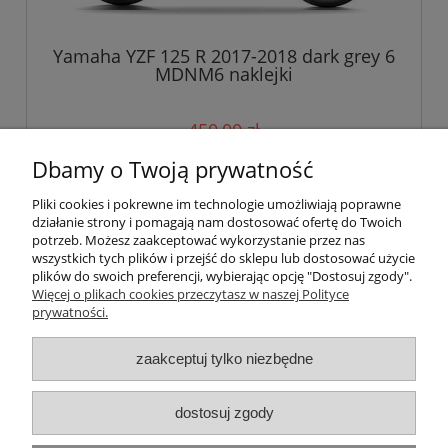
Yamaha YZF 125 R 2017-2018 dark grey 6
MDNM6 naklejki
450,00 zł
Dbamy o Twoją prywatność
do koszyka
Pliki cookies i pokrewne im technologie umożliwiają poprawne
działanie strony i pomagają nam dostosować ofertę do Twoich
potrzeb. Możesz zaakceptować wykorzystanie przez nas
wszystkich tych plików i przejść do sklepu lub dostosować użycie
Pomoc
plików do swoich preferencji, wybierając opcję "Dostosuj zgody".
Więcej o plikach cookies przeczytasz w naszej Polityce
prywatności.
Moje konto
zaakceptuj tylko niezbędne
Płatności i dostawa
Informacje
dostosuj zgody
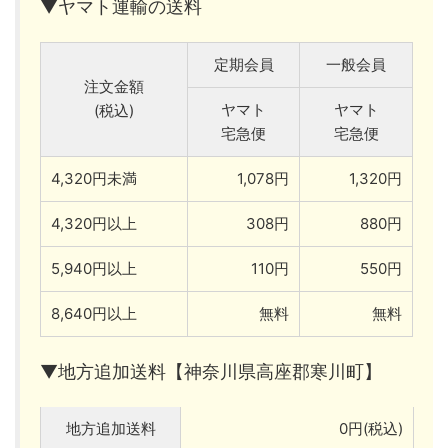
▼ヤマト運輸の送料
定期会員
一般会員
注文金額
ヤマト
ヤマト
(税込)
宅急便
宅急便
4,320円未満
1,078円
1,320円
4,320円以上
308円
880円
5,940円以上
110円
550円
8,640円以上
無料
無料
▼地方追加送料【神奈川県高座郡寒川町】
地方追加送料
0円(税込)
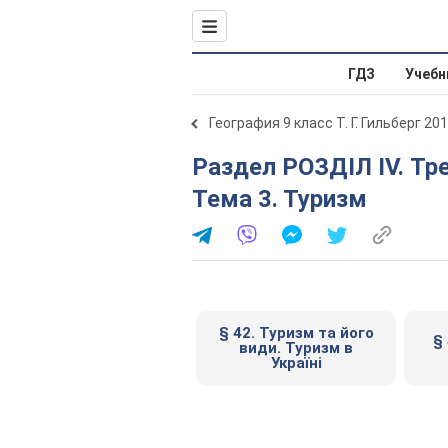
ГДЗ
Учебн
География 9 класс Т. Г. Гильберг 20
Раздел РОЗДІЛ ІV. Третинний сектор господарства.
Тема 3. Туризм
§ 42. Туризм та його
§
види. Туризм в
Україні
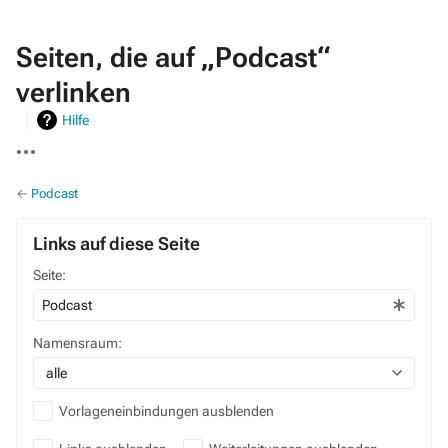
Seiten, die auf „Podcast“
verlinken
Hilfe
Weitere
Aktionen
←
Podcast
Links auf diese Seite
Seite:
Namensraum:
alle
Vorlageneinbindungen ausblenden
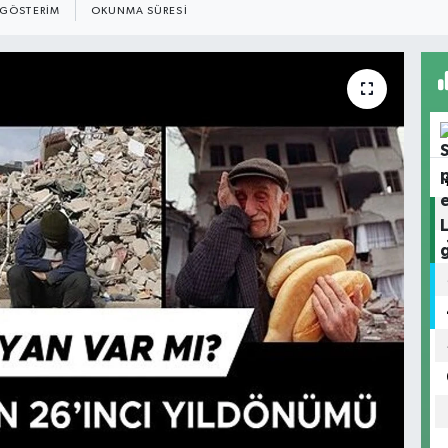
GÖSTERIM
OKUNMA SÜRESI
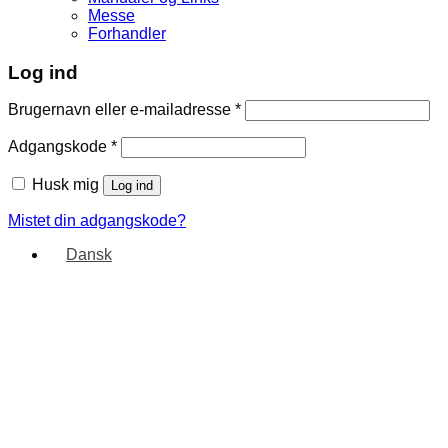
Messe
Forhandler
Log ind
Brugernavn eller e-mailadresse
*
Adgangskode
*
Husk mig
Log ind
Mistet din adgangskode?
Dansk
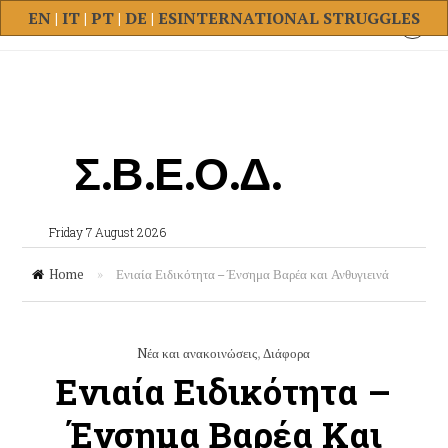
EN
|
IT
|
PT
|
DE
|
ES
INTERNATIONAL STRUGGLES
Σ.Β.Ε.Ο.Δ.
Friday 7 August 2026
Home
»
Ενιαία Ειδικότητα – Ένσημα Βαρέα και Ανθυγιεινά
Nέα και ανακοινώσεις
,
Διάφορα
Ενιαία Ειδικότητα –
Ένσημα Βαρέα Και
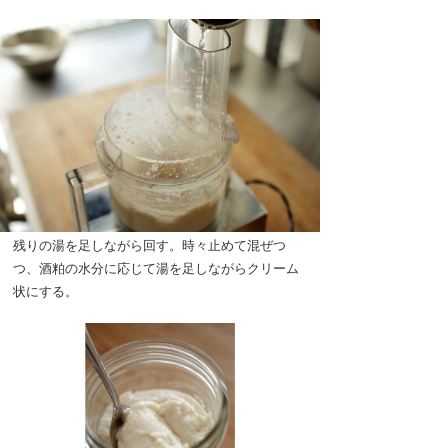
残りの湯を足しながら回す。時々止めて混ぜつ
つ、酒粕の水分に応じて湯を足しながらクリーム
状にする。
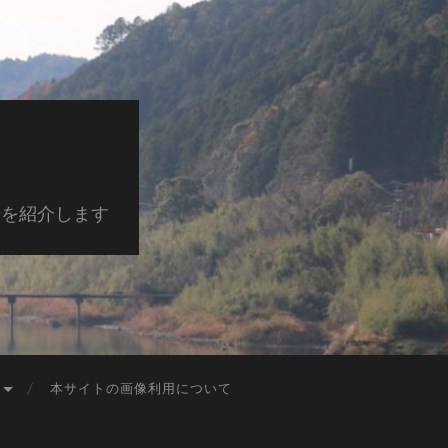
景を紹介します
本サイトの画像利用について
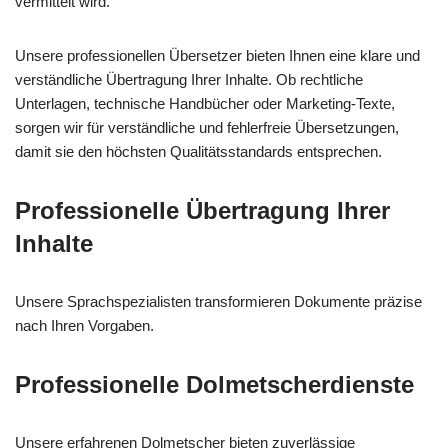
vermittelt wird.
Unsere professionellen Übersetzer bieten Ihnen eine klare und
verständliche Übertragung Ihrer Inhalte. Ob rechtliche
Unterlagen, technische Handbücher oder Marketing-Texte,
sorgen wir für verständliche und fehlerfreie Übersetzungen,
damit sie den höchsten Qualitätsstandards entsprechen.
Professionelle Übertragung Ihrer
Inhalte
Unsere Sprachspezialisten transformieren Dokumente präzise
nach Ihren Vorgaben.
Professionelle Dolmetscherdienste
Unsere erfahrenen Dolmetscher bieten zuverlässige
===
Job ::
In the material above, find each line that has the string "Ενιαία" and return it.

Exercise solution ::
Ενιαία Ειδικότητα – Ένσημα Βαρέα και Ανθυγιεινά
Ενιαία Ειδικότητα –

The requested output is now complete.